Referring in particular to an American Psychiatric Association Task Force Report, Graber wrote, “Although the report concluded that those who seek SOCE ‘tend’ to have strong religious views, the report is replete with references to non-religious motivations, such as social stigma and the desire to live in accordance with ‘personal’ values.”
Graber continued, “An informed and reasonable observer would conclude that the ‘primary effect’ of SB 1172 is not the inhibition (or endorsement) of religion.”
The panel also rejected the plaintiffs’ argument that SB 1172 failed the requirement that government be “neutral” concerning religion and religious controversies, and it rejected the assertion that prohibiting this treatment violates the privacy or liberty interests of the practitioners or their potential patients. Quoting from a prior Ninth Circuit ruling, Graber wrote, “We have held that ‘substantive due process rights do not extend to the choice of type of treatment or of a particular health care provider.’”

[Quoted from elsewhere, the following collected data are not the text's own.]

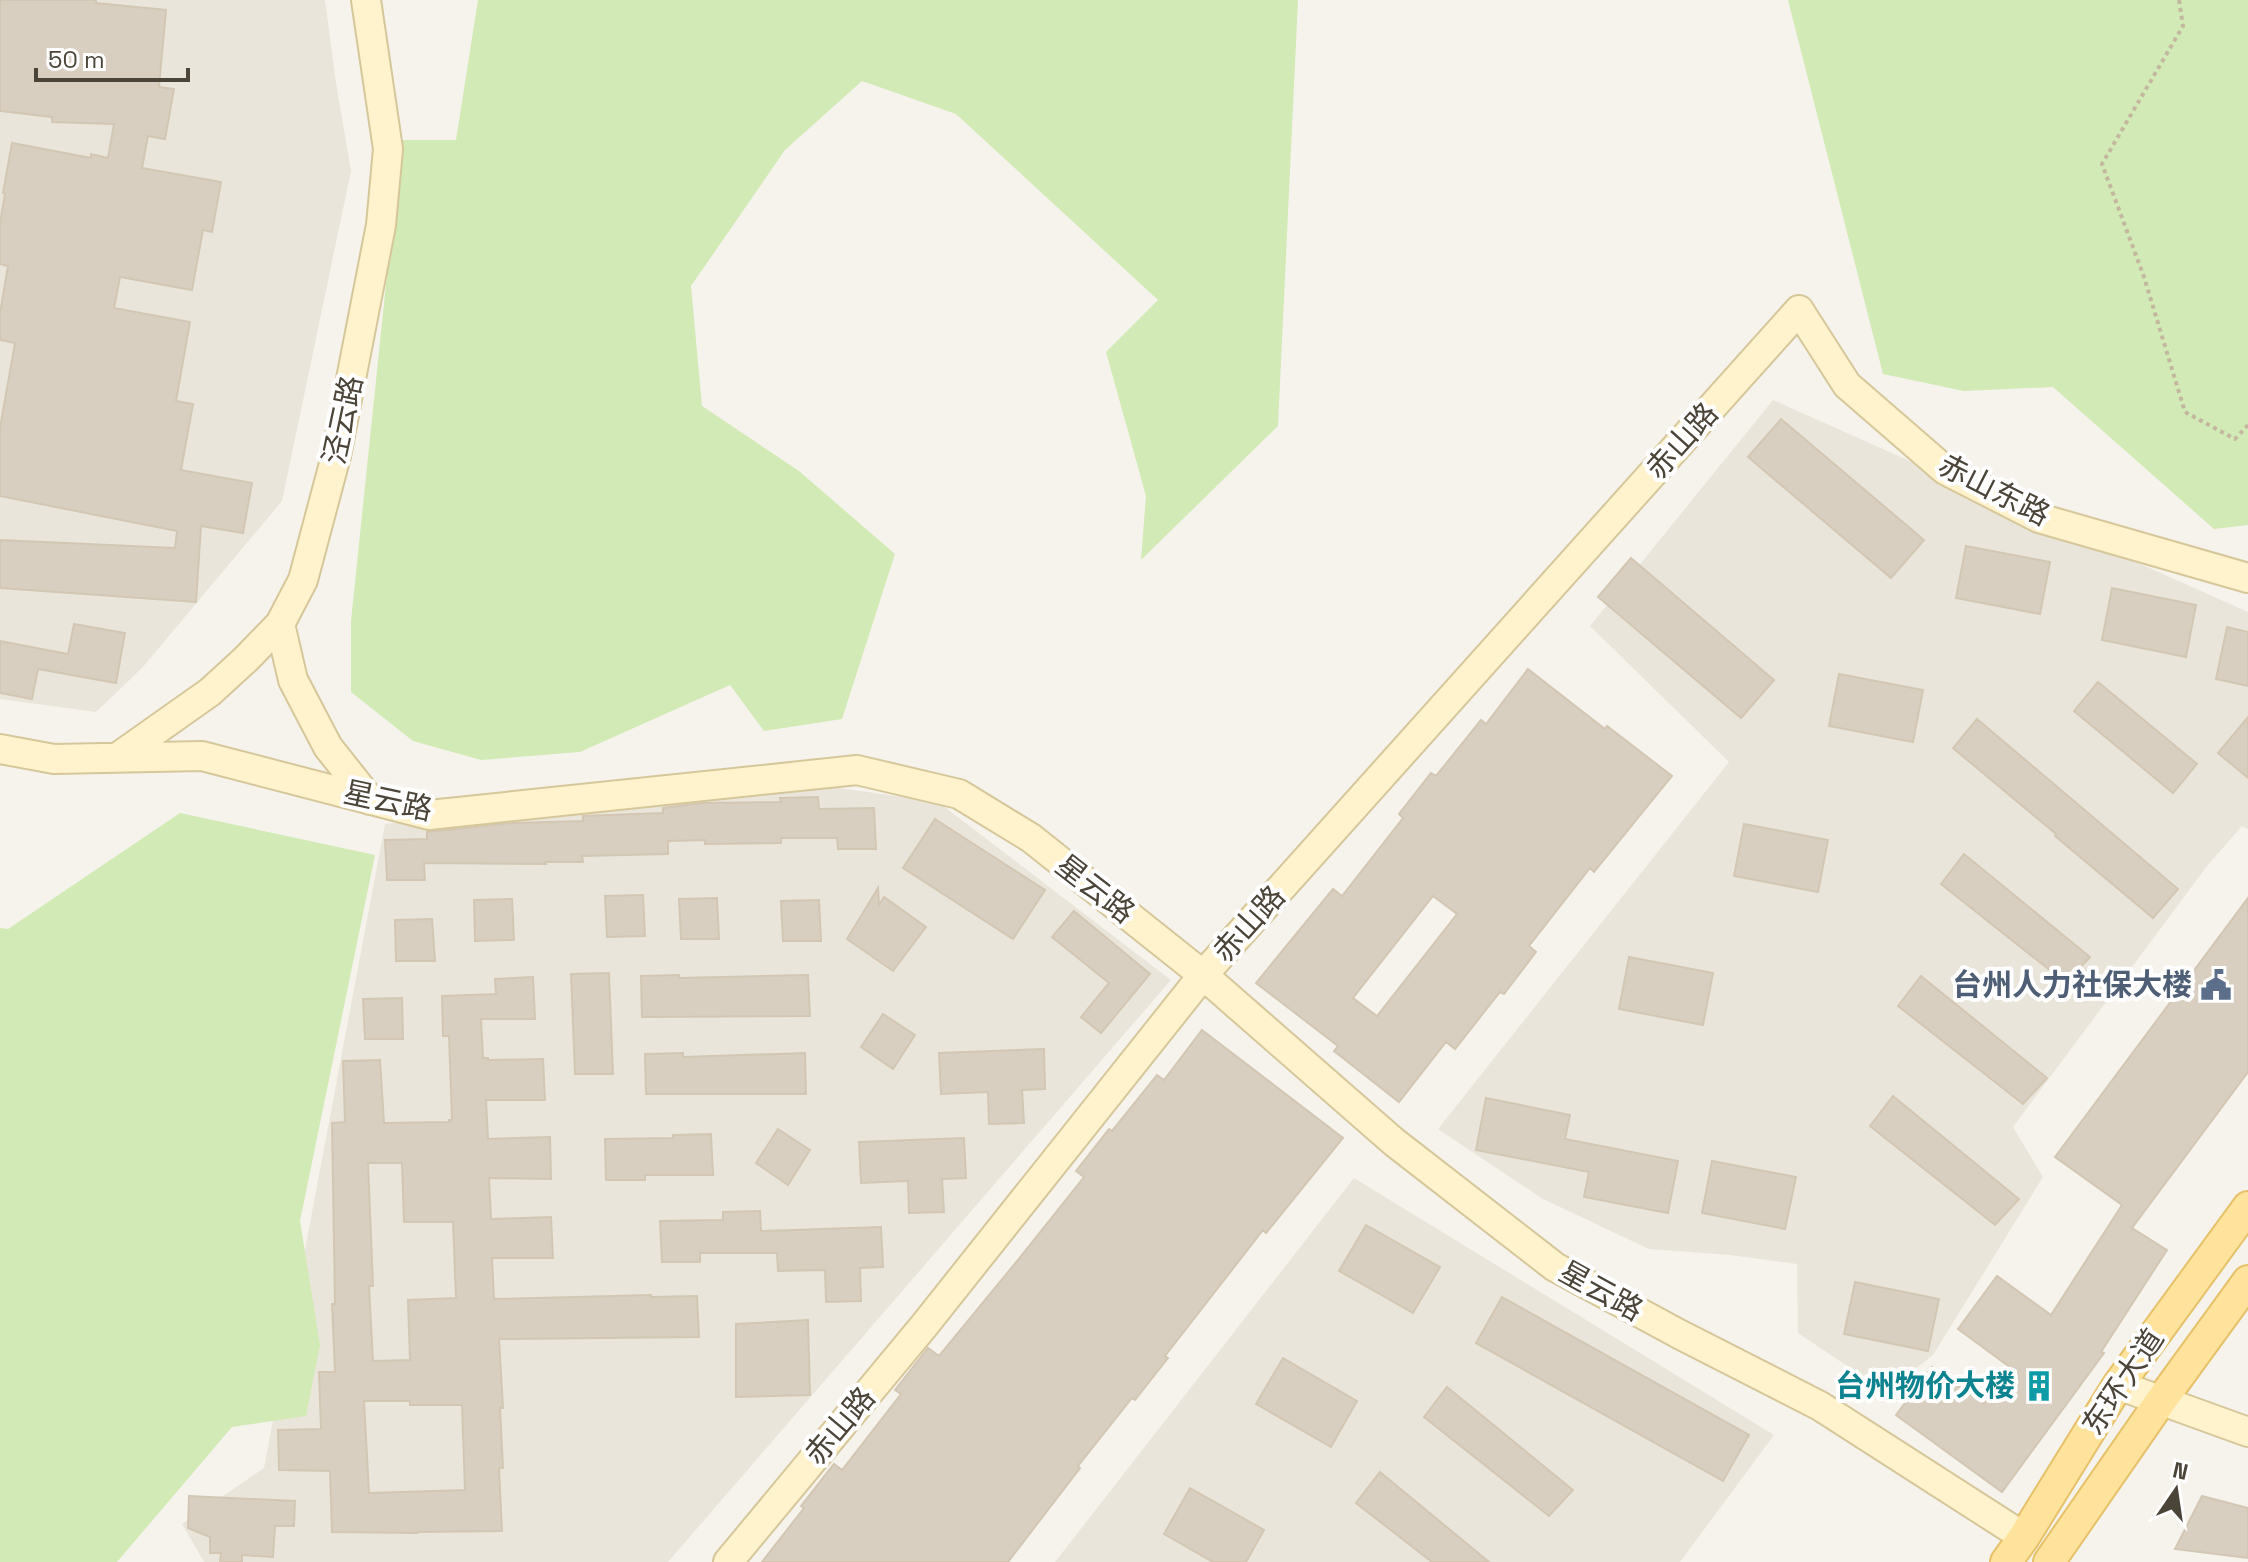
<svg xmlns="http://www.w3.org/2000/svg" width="2248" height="1562" font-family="'Space Grotesk','Noto Sans SC',sans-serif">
<rect width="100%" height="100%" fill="#f6f3ec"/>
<!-- residential -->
<path fill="#eae5da" d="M0,0H325L336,83L351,171L282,501L142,668L96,712L0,699Z
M1773,400L2248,612V829L2242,826L2207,866L2013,1127L2043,1177L1933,1355L1886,1392L1798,1333L1797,1264L1730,1255L1649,1249L1543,1199L1438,1129L1729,762L1590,626Z
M819,785L938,802L1171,980L668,1562H204L182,1524L264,1468L385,824Z
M1354,1178L1774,1435L1680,1562H1055Z"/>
<!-- green -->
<path fill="#d2eab5" d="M478,0H1298L1278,426L1141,560L1146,496L1106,352L1158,300L956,114L862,81L785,150L691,286L702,406L799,471L895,554L842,719L764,731L730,685L580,752L481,760L413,741L351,692V621L401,140H456Z
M1788,0H2248V525L2214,529L2053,387L1964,391L1883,374Z
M180,813L375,855L300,1221L320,1345L306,1416L232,1427L117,1562H0V928L8,929Z"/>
<!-- building -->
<path fill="#d8cfc1" stroke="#d3c7b4" stroke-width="2" fill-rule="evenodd" d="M0,0H96V3L166,10L159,87L174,89L165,139L148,136L142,168L221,182L212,232L203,230L192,290L120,277L114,308L190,322L176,401L193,404L181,470L252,483L243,533L201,526L196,602L0,588V540L175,548L177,531L0,496V428L15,343L0,340V313L8,266L0,264V223L5,194L3,193L12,143L91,158V154L108,158L114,124L52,122V117L0,111Z
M1781,419L1924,540L1891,578L1748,457Z
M1966,546L2050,562L2040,614L1956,598Z
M1631,558L1774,680L1741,718L1598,597Z
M2112,588L2196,605L2186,657L2102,640Z
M74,624L125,633L116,683L38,669L32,699L0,693V641L68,654Z
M2227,627L2248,632V686L2216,679Z
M1528,669L1605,729L1607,726L1672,776L1594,872L1590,868L1529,946L1536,952L1504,994L1500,992L1455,1049L1446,1042L1399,1102L1334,1051L1338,1046L1256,983L1333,889L1342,896L1403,818L1399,814L1431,773L1436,776L1481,720L1486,724ZM1433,896L1457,914L1377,1016L1353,998Z
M1839,674L1923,690L1913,742L1829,726Z
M2098,682L2197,764L2173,793L2074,711Z
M2248,717V778L2218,753Z
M1977,719L2178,889L2153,918L2055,836L2056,834L1953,748Z
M818,797L819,809L874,808L876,849H838L837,838H781V843L705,844V840L668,841V854L582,856L583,862H545L546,864L424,863L425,880H387L385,840L427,839V832L513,823L583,821V816L663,813V808L702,803L781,802L780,798Z
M935,819L1045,890L1013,939L903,868Z
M1744,824L1828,840L1818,892L1734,876Z
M1964,854L2090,957L2066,983L1941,884Z
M878,888L879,905L884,897L926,927L893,971L847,939Z
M643,895L645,936L607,937L605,896Z
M717,898L719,939H681L679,899Z
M2248,898V1072L2132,1228L2167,1250L2101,1352L2104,1353L2002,1492L1896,1415L1932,1367L1984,1404L2011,1368L1958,1329L1997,1276L2051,1315L2122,1205L2055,1157Z
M512,899L514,940L475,941L474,900Z
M819,900L821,941H783L781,901Z
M1074,911L1150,974L1101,1033L1081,1017L1109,983L1052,937Z
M432,919L435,961H396L395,920Z
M1629,957L1713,973L1703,1025L1619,1009Z
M609,973L613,1074H575L571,974Z
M679,975V978L808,975L810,1016L642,1017L641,976Z
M1921,976L2047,1078L2023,1104L1898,1006Z
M533,977L535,1019H481L483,1058H488V1060L543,1059L545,1100H486L488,1139L550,1137L551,1179L489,1178L491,1219L551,1217L553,1258H492L494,1299L651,1295V1297L697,1296L699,1337L499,1339L503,1408H500L503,1468H499L502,1531L417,1532V1533L332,1532L330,1471L279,1470L278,1430L321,1429L319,1372H335L332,1304H335L332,1123L345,1122L343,1061L380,1060L384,1123L449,1122V1120H452L449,1036H443L442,996L496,994L495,979ZM368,1163H402L404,1222H453L456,1298L408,1300L410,1360L373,1361L369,1286H373ZM364,1401H410V1405H462L465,1490L369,1493Z
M402,998L403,1039H365L363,999Z
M883,1014L915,1035L893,1069L861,1047Z
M1202,1030L1343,1138L1266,1233L1263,1230L1165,1356L1168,1358L1135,1400L1132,1398L1078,1466L1080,1468L1008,1562H762L804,1508L801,1506L834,1464L842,1470L901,1394L895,1390L928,1348L939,1356L1022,1255L1084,1177L1076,1171L1109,1129L1112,1131L1157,1075L1164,1080Z
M1044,1049L1045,1089L1022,1090L1024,1123L989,1124L988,1092L941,1094L939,1053Z
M683,1053V1057L805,1053L806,1094H646L645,1054Z
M1893,1096L2019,1199L1995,1225L1870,1126Z
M1486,1098L1570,1115L1565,1139L1678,1161L1668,1213L1584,1197L1589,1172L1476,1150Z
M778,1129L810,1150L788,1185L756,1163Z
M711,1134L713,1175H645V1180H606L605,1139L673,1138V1135Z
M964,1138L966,1178L942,1179L944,1212L909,1213L908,1181L861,1183L859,1142Z
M1712,1161L1796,1177L1785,1229L1702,1213Z
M760,1211L761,1231L881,1227L883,1267L860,1268L861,1301L826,1302L825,1270L778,1271L777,1253H700V1262H662L660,1221L723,1220V1212Z
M1366,1225L1440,1267L1413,1313L1339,1271Z
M1855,1282L1939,1299L1928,1351L1844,1334Z
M1502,1297L1749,1435L1723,1481L1476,1343Z
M808,1320L810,1395L736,1397V1324Z
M1283,1358L1357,1401L1331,1447L1256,1404Z
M1447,1387L1573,1490L1549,1516L1424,1417Z
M1380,1472L1489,1562H1432L1356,1503Z
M1190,1488L1264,1530L1246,1562H1213L1164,1534Z
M189,1496L295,1501L294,1526H275L273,1557L242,1555V1562H220L221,1553H210V1537L188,1528Z
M2202,1496L2248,1508V1558L2175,1549Z"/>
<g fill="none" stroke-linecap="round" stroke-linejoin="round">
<defs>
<path id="secondary" d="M280,624L293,680L328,747L370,800
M0,749L54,759L202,756L429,815L857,770L959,794L1031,838L1203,975L1394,1142L1555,1267L1679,1334L1820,1406L2024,1537
M118,757L210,692L246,659L280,624L303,580L336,456L381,225L388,149L366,0
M2118,1385L2248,1432
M728,1562L923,1327L1203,975L1799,310L1847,385L1945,470L2039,518L2248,578"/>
<path id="primary" d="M2006,1562L2024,1537L2118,1385L2248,1207
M2049,1562L2160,1402L2248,1281"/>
</defs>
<!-- secondary casing -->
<use href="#secondary" stroke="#d6c79b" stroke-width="32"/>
<!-- primary casing -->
<use href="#primary" stroke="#e6c16a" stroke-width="34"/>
<!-- path -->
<path stroke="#c4b79f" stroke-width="4" stroke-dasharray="4 4" stroke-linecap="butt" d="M2179,0L2183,26L2102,164L2144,277L2185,412L2235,439L2248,425"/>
<!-- secondary -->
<use href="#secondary" stroke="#fff3cd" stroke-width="28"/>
<!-- primary -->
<use href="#primary" stroke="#ffe39c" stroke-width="30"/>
</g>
<!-- icons -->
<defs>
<symbol id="civic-bare" viewBox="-9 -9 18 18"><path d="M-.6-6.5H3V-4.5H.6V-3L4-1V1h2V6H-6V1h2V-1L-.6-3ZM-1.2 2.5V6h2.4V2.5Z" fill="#5c6f8a" stroke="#fff" stroke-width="2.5" paint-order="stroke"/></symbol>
<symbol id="building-bare" viewBox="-9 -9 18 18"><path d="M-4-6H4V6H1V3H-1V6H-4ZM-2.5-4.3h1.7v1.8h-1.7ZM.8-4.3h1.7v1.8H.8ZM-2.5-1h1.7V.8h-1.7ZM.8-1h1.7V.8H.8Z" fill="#0f9aa8" stroke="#fff" stroke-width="2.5" paint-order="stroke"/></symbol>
</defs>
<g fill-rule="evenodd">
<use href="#civic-bare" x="2194" y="963" width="44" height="44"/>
<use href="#building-bare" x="2017" y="1364" width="44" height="44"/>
</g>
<g text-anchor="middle" stroke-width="8" stroke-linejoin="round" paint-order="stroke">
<!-- street labels -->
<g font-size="30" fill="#4b4439" stroke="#fff">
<text transform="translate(343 420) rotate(-78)" y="10">泾云路</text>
<text transform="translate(1682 441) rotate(-48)" y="10">赤山路</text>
<text transform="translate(1994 490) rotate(27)" y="10">赤山东路</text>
<text transform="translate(388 801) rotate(12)" y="10">星云路</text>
<text transform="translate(1095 889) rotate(38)" y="10">星云路</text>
<text transform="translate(1249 924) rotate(-48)" y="10">赤山路</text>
<text transform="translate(1601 1291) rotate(29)" y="10">星云路</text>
<text transform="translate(2123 1382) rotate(-56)" y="10">东环大道</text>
<text transform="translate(840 1426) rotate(-50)" y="10">赤山路</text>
</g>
<!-- service labels -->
<g font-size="30" font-weight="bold" fill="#4e5e75" stroke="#fff" text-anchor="end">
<text x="2192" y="995">台州人力社保大楼</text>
</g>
<!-- culture labels -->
<g font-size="30" font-weight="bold" fill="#0d838f" stroke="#fff" text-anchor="end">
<text x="2015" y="1396">台州物价大楼</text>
</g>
</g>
<!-- north arrow -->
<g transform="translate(2176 1490) rotate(13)" stroke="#ffffff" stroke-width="6" paint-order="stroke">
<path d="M0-6L14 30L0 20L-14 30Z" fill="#4b4439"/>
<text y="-12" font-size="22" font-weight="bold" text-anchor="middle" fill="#4b4439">N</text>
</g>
<!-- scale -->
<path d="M36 68v12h152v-12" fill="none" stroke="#4b4439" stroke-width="4"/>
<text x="48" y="68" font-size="24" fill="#4b4439" stroke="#ffffff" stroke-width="6" paint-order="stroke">50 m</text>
</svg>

Attorneys from the Pacific Justice Institute, a conservative legal organization, represent the plaintiffs. The statute was defended by California Attorney General Kamala D. Harris’ office. Attorneys from the National Center for Lesbian Rights, with pro bono assistance from attorneys at Munger, Tolles & Olson LLP, filed an amicus brief defending the statute on behalf of Equality California, a statewide LGBT rights group.